_TEXT PASSAGE_

-- Opening Marker --

The case sparked a diplomatic row between Beijing and Moscow. The Chinese consulate in Khabarovsk complained. The Chinese Foreign Ministry called in a Russian diplomat to lodge an official protest. And the Chinese embassy in Moscow made what the People's Daily called "solemn representations" to the Russian Foreign Ministry about the case. The Russian government announced Monday it was opening two preliminary criminal cases, one against the Chinese workers for failing to comply with official police requests and a second against the local police for possible abuse of power, news reports said.
But while this exchange continued, the clash has taken on a life of its own in the Russian media, where various outlets both print and electronic have played up in often emotional and hyperbolic language what they describe as the Chinese threat to Russians and the Russian Federation.
The exact number of ethnic Chinese in the Russian Federation is not known, but it has certainly grown dramatically over the past 15 years. According to Russian census data, the number of ethnic Chinese now living and working there increased from a few thousand in 1989 to more than 3.25 million now (cujad.com, May 16).
But many Russians believe there are far more than that, and the absence of reliable data about legal and illegal immigration and about the number of Chinese who are residents as opposed to traders or temporary workers has allowed some politicians and commentators to make what appear to be wild projections. Some have suggested that Chinese immigration is growing so fast it will threaten Russian control of Siberia and the Far East. Others write the Chinese are about to form Chinatowns in major Russian cities, spreading crime and taking jobs from Russians. Still others argue - and they point to Moscow's response to Beijing on this case - that Chinese immigration will allow Beijing to have unacceptable influence on Russian affairs.
And one Moscow newspaper, Vechernyaya Moskva, published an article Tuesday that intentionally or not will likely whip up more anti-Chinese feelings. After describing the Irkutsk events, the newspaper asked its readers to phone in to answer such questions as "Does Moscow need migrants?" and "Are they taking the work places of native Muscovites?"
I see the immigration issue is gaining traction all over the world.

Those individuals and groups who want to exploit this issue have a lot to work with. According to a countrywide poll conducted in April by VTsIOM, 58 percent of Russians are concerned about the impact on the Russian Federatoin of immigrants from abroad and especially those from China and Vietnam.
In addition, there are growing number of groups that seek to play on such fears. Among the most prominent perhaps is the Russian Movement Against Illegal Immigration, which not only organizes protests against immigrants but maintains a Web site that details what it describes as the immigrant threat to Russia and Russians (dpni.org).
But it is not just groups that may, in fact, prove to be only at the margins of Russian society who are now getting into the act. The official news agency ITAR-TASS, for example, featured a story immediately after the clash in Irkutsk that will do nothing to calm the situation in Russia. It reported that on May 13 the Russian Federation Embassy in Beijing had lodged its own protest, this time about the Chinese government's reported failure to free from sex slavery three Russian women being held a Tsinan hotel.

-- Closing Marker --

_EXTRACTED DATA_
-- Opening Marker --

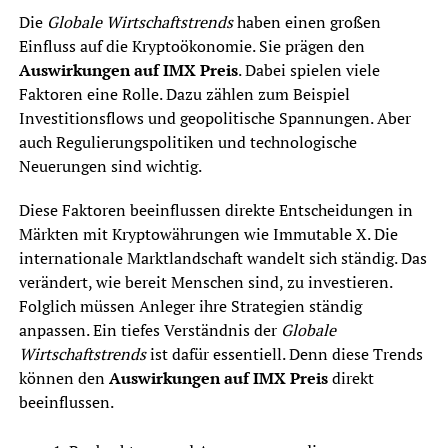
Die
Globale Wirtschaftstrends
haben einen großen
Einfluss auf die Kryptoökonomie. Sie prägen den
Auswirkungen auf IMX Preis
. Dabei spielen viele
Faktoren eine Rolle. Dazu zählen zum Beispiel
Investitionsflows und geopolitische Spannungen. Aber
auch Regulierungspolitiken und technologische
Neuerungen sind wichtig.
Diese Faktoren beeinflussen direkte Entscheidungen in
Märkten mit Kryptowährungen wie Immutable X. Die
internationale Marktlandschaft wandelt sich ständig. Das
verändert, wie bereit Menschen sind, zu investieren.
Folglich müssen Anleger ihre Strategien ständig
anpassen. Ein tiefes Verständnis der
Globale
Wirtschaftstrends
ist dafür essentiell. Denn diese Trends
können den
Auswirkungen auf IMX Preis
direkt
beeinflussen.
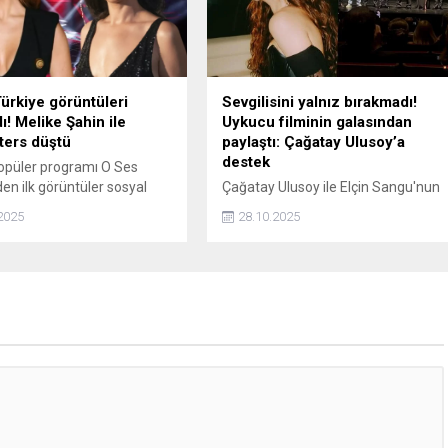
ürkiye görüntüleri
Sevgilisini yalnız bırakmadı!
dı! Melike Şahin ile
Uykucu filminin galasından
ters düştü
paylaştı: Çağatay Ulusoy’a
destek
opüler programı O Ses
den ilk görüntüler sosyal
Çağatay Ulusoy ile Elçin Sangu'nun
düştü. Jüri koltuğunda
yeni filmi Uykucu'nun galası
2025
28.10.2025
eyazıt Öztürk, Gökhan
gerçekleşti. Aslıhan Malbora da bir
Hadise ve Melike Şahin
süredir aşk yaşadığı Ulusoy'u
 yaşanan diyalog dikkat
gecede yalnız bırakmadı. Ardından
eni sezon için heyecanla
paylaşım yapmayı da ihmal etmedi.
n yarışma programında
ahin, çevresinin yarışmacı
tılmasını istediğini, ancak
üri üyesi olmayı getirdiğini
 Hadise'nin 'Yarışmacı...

-- Closing Marker --

_WHAT THIS EXERCISE ASKS_
A – From the listing, copy verbatim every line from the one containing "ürkiye görüntüleri" through the one containing "eni sezon için heyecanla", including both of those lines.
B – Extend the passage on Chinese immigration in Russia, picking up right after its final sentence.

_TASK-BY-TASK OUTPUTS_
A –
ürkiye görüntüleri
Sevgilisini yalnız bırakmadı!
dı! Melike Şahin ile
Uykucu filminin galasından
ters düştü
paylaştı: Çağatay Ulusoy’a
destek
opüler programı O Ses
den ilk görüntüler sosyal
Çağatay Ulusoy ile Elçin Sangu'nun
düştü. Jüri koltuğunda
yeni filmi Uykucu'nun galası
2025
28.10.2025
eyazıt Öztürk, Gökhan
gerçekleşti. Aslıhan Malbora da bir
Hadise ve Melike Şahin
süredir aşk yaşadığı Ulusoy'u
 yaşanan diyalog dikkat
gecede yalnız bırakmadı. Ardından
eni sezon için heyecanla

B –
Unfortunately, there are at least two reasons for thinking that the situation is likely to deteriorate further. On the one hand, as Russian government authorities told Vechernyaya Moskva, immigration from abroad is only going to increase in the coming years given Russia's own demographic problems. And on the other, as Russian human rights activists pointed out at a Moscow news conference, xenophobic attitudes are on the rise in Russian society, all too often because of the actions of officials and of groups and organizations with close ties to the state.

(Paul Goble teaches at the EuroCollege of the University of Tartu in Estonia.)
Posted by:Steve

#4  I think the Russians need to be hooked up with Mexico, They have a surplus population they want to export.
Posted by: Sock Puppet O’ Doom   2005-05-20 19:17  

#3  In reality, they didn't fight 200 Chinese workers.

They tried to rough up Jackie Chan and it just seemed like they were fighting 200 workers...
Posted by: Phil Fraering   2005-05-20 19:06  

#2  Paul Goble iirc is a former top State Dept official and old Russia hand. This is a major issue. Whether Russia contains 3m or 5m or more Chinese immigrants, nearly all are in the Russian Far East, which means that this is already a large % of the population there. And it's incresaing due not only to immigration but to the decline in Russia's native born population, which is proceeding at close to 1 million per year.

Without question China will eventually turn the Russian Far East into a satellite.
Posted by: thibaud (aka lex)   2005-05-20 18:04  

#1  Russia is in a tough spot. Their territory east of the Urals is essentially indefensible from Chinese encroachment. For instance the Russian Far East has a population of only 6 or 7 million and falling fast, and maybe 3 million Chinese (legal and mostly illegal) starting at from almost zero in 1989. East and West Siberia together has only 25 million Russians.